We’re now at the mercy of slow moving, 300 horsepower diesel engines. That is, the excavators, snow-cats, road graters, and snow moving machines that are clearing the snow that’s paralyzed progress.
Our expedition is such a novelty on the route, though, that the excavator drivers come pay us a visit and effortless dig a snow cave. Creating a wall from the wind, we’re able to huddle up for a quick hour, boil water, and make hot drinks, while they clear the next 20 miles of road. Teams work from both the north and south to clear the route during such storms.
The James Bay Descent is something of a misnomer since the entire route is a net elevation gain over the course of a 600+km ride with nary a pitch steeper than 1% gradient. That is, until day 8 and 9 when the rollers rear their ugly heads in ferocious, nonstop repetition. “Descent” refers to the latitudinal descent away from the North Pole, something we feel like we’re rarely doing as we plow the bikes uphill time and time again.
As we’re migrating south we also notice a gradual growth in height of the roadside vegetation. Early in the trip, the shrubs were often only knee high, whereas now hundreds of miles south, there are substantial trees offering depth perception up the hills.
Standing and pushing with all our might literally to just push the pedals over, the bikes feel every one of their hundred or so pounds.
The wind has graciously disappeared away but not before it helped clear a smooth track of road. Even though we’ve never been in a hurry, for the sake of progress, this is good news.
Knowing the end is in sight tugs at each of us differently. Eric heads out early, riding up the road to snap pictures while the rest of us require a few more coffees to get momentum going. With a big push, we can finish today. Themid-west ski hill sized rollers slowly reduce in size and our trio settles into a silent rhythm. Through and off, through and off. With a constant crosswind, it’s no different than the paceline in a breakaway. Each of us lasting a few minutes at the front of the group before settling into the back to recover, our pace creeps up to 25kph, far and away the fastest of the week.
Expecting zero fanfare as we roll into our final destination, Smooth Rock Falls, we’re surprised to meet the town’s mayor, the first lady, the director of business development, a local business owner with the promise of cold beers, and even a few fans who have been following the entire route online.

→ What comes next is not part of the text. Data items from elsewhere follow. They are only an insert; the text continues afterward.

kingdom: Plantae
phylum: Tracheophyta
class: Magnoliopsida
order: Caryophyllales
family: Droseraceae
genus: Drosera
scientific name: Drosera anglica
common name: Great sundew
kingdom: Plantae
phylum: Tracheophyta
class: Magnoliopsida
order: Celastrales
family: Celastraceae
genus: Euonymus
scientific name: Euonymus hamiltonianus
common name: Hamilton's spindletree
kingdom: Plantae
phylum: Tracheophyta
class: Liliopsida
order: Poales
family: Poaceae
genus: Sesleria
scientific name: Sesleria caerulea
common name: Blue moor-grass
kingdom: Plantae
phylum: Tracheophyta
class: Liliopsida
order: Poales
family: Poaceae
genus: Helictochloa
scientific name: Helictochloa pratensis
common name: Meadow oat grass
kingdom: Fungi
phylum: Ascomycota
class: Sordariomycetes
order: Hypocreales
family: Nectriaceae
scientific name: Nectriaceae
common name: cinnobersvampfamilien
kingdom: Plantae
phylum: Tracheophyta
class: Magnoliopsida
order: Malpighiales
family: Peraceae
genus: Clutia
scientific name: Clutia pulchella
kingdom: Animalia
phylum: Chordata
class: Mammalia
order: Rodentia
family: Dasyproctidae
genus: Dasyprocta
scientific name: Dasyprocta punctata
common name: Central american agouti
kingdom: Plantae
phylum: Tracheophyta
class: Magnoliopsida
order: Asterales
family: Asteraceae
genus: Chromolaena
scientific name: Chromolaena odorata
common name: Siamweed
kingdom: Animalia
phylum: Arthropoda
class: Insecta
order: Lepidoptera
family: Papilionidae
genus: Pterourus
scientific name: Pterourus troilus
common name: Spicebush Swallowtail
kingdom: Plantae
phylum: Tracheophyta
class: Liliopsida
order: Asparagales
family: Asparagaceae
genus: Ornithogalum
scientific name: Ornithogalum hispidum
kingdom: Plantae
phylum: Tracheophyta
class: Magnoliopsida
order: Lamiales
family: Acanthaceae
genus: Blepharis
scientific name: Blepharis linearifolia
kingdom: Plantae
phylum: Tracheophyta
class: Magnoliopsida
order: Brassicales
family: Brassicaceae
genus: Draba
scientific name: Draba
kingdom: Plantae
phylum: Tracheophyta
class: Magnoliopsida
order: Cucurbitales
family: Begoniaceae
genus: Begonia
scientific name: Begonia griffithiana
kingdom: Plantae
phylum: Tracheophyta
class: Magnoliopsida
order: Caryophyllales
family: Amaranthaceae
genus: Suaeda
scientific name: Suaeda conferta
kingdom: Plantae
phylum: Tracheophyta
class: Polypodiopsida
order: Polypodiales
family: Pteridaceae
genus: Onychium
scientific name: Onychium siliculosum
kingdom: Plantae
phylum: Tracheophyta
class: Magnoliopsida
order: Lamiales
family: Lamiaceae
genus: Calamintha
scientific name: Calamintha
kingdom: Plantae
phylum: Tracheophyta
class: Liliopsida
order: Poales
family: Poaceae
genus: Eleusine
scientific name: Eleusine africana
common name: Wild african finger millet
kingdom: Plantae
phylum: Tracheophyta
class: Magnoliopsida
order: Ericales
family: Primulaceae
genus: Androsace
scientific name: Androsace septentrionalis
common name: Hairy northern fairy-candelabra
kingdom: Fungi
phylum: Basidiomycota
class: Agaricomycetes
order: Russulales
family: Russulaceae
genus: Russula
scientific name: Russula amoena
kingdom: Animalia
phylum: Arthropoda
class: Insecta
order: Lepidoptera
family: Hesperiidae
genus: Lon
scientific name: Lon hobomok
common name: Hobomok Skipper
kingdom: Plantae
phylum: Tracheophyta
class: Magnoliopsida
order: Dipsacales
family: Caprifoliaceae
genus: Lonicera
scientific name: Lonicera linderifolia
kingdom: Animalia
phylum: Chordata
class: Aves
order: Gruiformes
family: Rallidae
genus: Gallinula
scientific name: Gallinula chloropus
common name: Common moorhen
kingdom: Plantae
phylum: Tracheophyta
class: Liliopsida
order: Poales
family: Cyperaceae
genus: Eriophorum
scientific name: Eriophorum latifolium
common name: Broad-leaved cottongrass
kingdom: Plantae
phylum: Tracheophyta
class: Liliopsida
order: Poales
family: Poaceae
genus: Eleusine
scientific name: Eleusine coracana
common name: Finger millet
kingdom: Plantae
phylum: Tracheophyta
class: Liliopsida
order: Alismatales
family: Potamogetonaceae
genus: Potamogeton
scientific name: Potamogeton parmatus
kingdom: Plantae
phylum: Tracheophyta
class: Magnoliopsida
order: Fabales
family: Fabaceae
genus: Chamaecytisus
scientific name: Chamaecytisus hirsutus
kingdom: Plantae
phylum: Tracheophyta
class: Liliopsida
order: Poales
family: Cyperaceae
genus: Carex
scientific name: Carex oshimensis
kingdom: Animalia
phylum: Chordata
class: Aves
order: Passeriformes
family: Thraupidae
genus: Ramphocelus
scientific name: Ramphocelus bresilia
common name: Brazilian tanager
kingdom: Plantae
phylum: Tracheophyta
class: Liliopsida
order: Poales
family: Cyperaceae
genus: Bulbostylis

A hot coffee, a steamy shower, clean clothes, and meal that doesn’t require boiling water are the first things on my mind.
The James Bay Descent expands my horizons in every direction. First and foremost, it was a way to see a part of the world I’ll otherwise never witness. The kindness, genuine curiosity, and outgoing nature of the indigenous population really struck me. In our modern society, to not talk, to not engage, to not reach out is being normalized. Social media has taught us to stare at our phones, not to experience and engage. This population’s interest to reach out and ask questions about the trip at every opportunity was truly unique and something we all embraced.
To not have those aforementioned creature comforts within inches at every moment of life are also helpful to my general living. I like those creature comforts, but the James Bay Descent taught me that I really like to push my boundaries.
Plus I’m really happy with my decision to Loctite everything and bring those extra warm mittens.